- Interactive map of East Karbi-Anglong Wildlife Sanctuary
- Location: Karbi Anglong district, Assam, India
- Nearest city: Diphu
- Area: 221.81 km^{2} (85.64 sq mi)
- Established: 27 July 2000

= East Karbi-Anglong Wildlife Sanctuary =

Wildlife sanctuary in Assam, India

The East Karbi Anglong Wildlife Sanctuary is located in the Assam state of India. It is situated 35 km from the city of Diphu, Karbi Anglong district. It covers an area of 221.81 km^{2}, and its elevation varies between 80 and 500 meter above sea level.
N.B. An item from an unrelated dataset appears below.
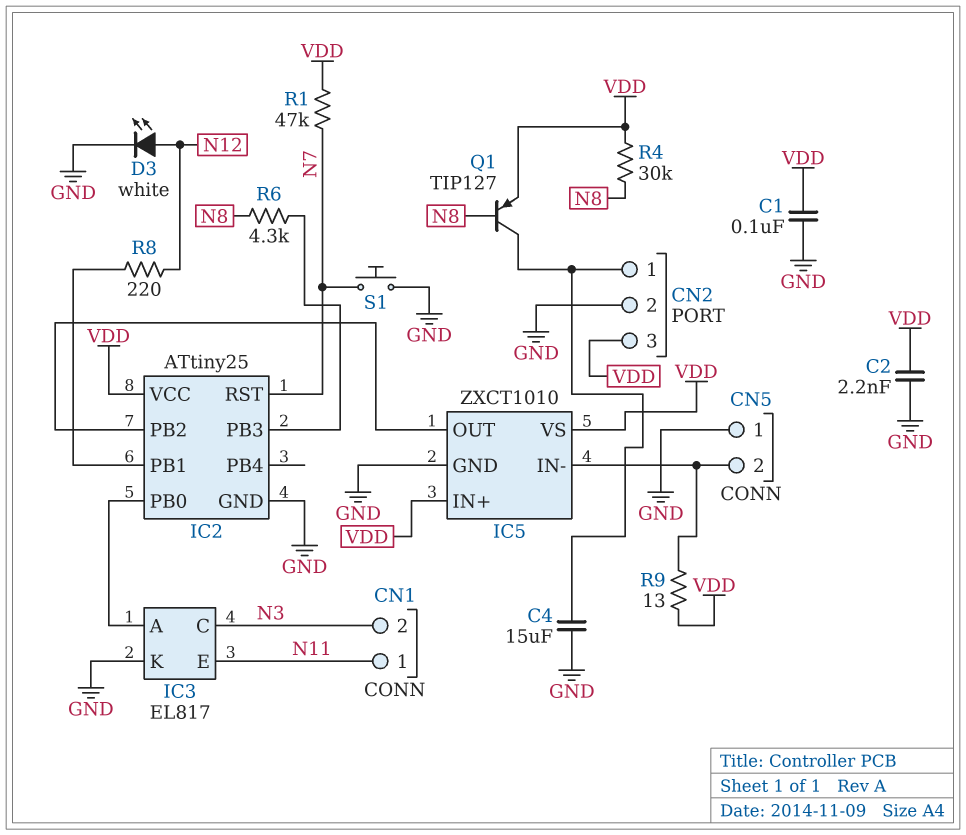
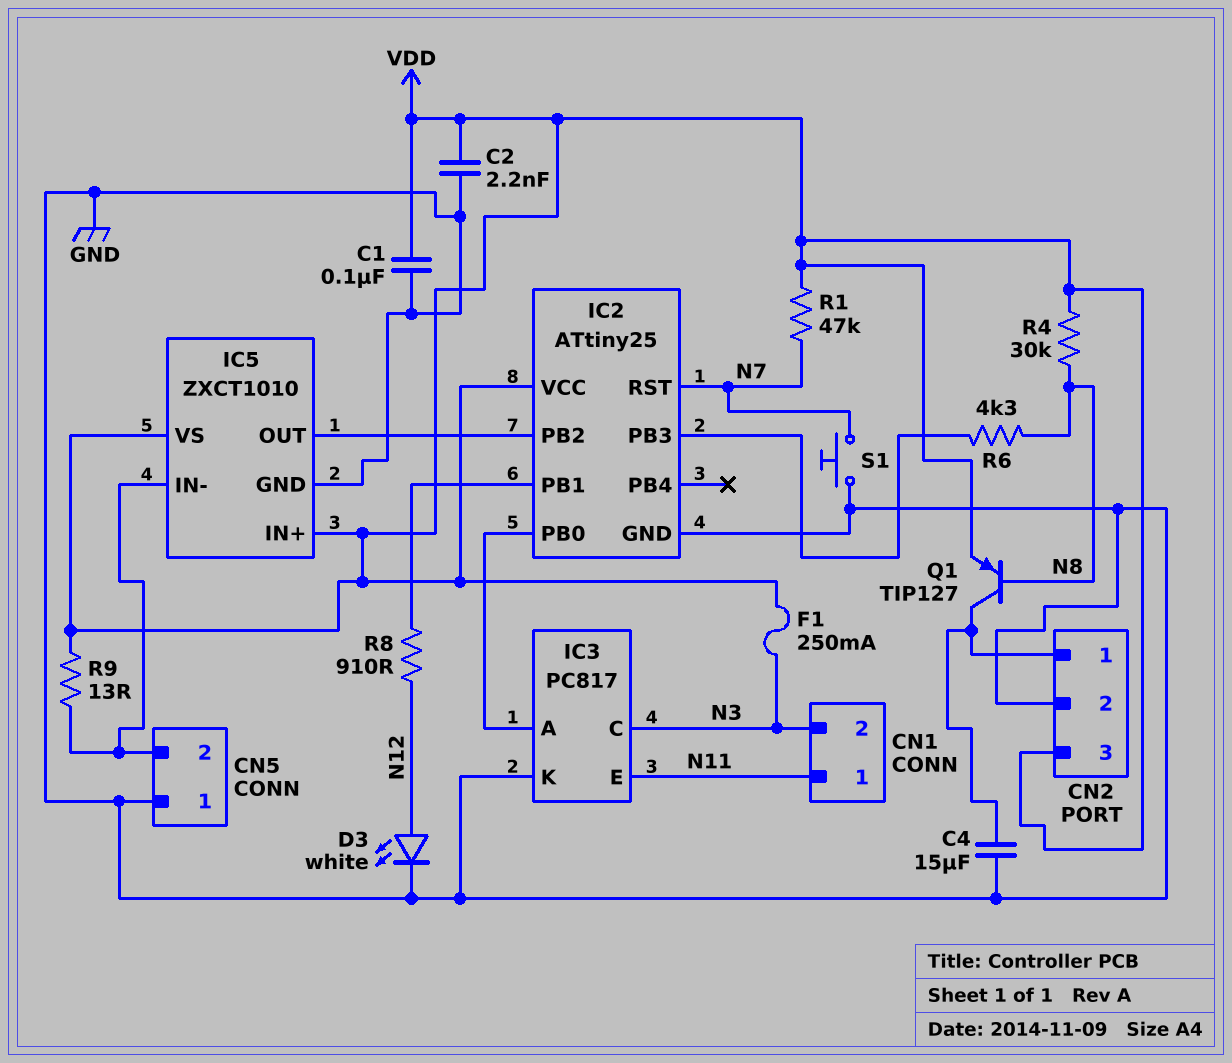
F1: none -> 250mA (N3, VDD)
IC3: EL817 -> PC817
R8: 220 (IC2/PB1, N12) -> 910 (IC2/PB1, N12)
The forest area was declared a wildlife sanctuary on 27 July 2000 by the Assam State Government.

== Atmosphere ==

The annual rainfall is around 1800 millimeter and average temperature is around 34 °C and minimum of 6 °C.

== Flora and fauna==

East Karbi Anglong Wildlife Sanctuary is a home to a great variety of wildlife, mammals and reptiles like tiger, elephant, bear, hoolock gibbon, leopard, clouded leopard, Indian pangolin, small Indian civet, pig-tailed macaque, leopard cat, sambar, barking deer, porcupine, mongoose, king cobra, monitor lizard, python and others. And around 250 bird species have been recorded till date some like, great hornbill, common green pigeon, lesser racket-tailed drongo, black hooded oriole etc.